(Transcribed page contents)
*** Block opens ***
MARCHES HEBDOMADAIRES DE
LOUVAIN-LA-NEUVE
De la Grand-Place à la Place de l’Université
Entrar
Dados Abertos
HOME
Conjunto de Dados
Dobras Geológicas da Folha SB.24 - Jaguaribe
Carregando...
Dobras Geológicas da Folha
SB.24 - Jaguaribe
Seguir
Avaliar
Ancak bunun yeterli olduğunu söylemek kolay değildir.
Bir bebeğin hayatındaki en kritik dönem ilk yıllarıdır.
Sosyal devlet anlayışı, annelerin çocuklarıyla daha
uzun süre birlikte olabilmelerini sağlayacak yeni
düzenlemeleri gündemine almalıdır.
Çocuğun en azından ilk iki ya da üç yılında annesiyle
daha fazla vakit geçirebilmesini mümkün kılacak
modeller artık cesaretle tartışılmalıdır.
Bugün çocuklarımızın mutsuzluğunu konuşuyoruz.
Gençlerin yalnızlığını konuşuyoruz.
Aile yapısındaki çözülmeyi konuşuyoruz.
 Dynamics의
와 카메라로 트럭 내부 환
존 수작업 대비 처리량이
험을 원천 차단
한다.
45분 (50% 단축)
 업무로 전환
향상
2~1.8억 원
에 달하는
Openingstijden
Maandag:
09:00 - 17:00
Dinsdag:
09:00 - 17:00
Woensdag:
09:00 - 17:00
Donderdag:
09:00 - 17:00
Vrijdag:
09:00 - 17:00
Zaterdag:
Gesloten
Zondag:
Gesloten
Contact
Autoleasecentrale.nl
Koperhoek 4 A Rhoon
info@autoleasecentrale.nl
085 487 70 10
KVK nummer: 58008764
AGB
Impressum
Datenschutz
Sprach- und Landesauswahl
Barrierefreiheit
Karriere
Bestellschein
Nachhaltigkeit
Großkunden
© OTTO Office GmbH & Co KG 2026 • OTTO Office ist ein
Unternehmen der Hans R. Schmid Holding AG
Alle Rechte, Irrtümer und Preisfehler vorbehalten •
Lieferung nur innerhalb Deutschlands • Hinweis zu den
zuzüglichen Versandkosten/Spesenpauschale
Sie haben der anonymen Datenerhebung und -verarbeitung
*** Block closes ***
_The problem_.
Only the lines above starting at the one containing "Conjunto de Dados" and ending at the one containing "daha fazla vakit", both included, are to be returned, exactly as they read.

_Expected output_.
Conjunto de Dados
Dobras Geológicas da Folha SB.24 - Jaguaribe
Carregando...
Dobras Geológicas da Folha
SB.24 - Jaguaribe
Seguir
Avaliar
Ancak bunun yeterli olduğunu söylemek kolay değildir.
Bir bebeğin hayatındaki en kritik dönem ilk yıllarıdır.
Sosyal devlet anlayışı, annelerin çocuklarıyla daha
uzun süre birlikte olabilmelerini sağlayacak yeni
düzenlemeleri gündemine almalıdır.
Çocuğun en azından ilk iki ya da üç yılında annesiyle
daha fazla vakit geçirebilmesini mümkün kılacak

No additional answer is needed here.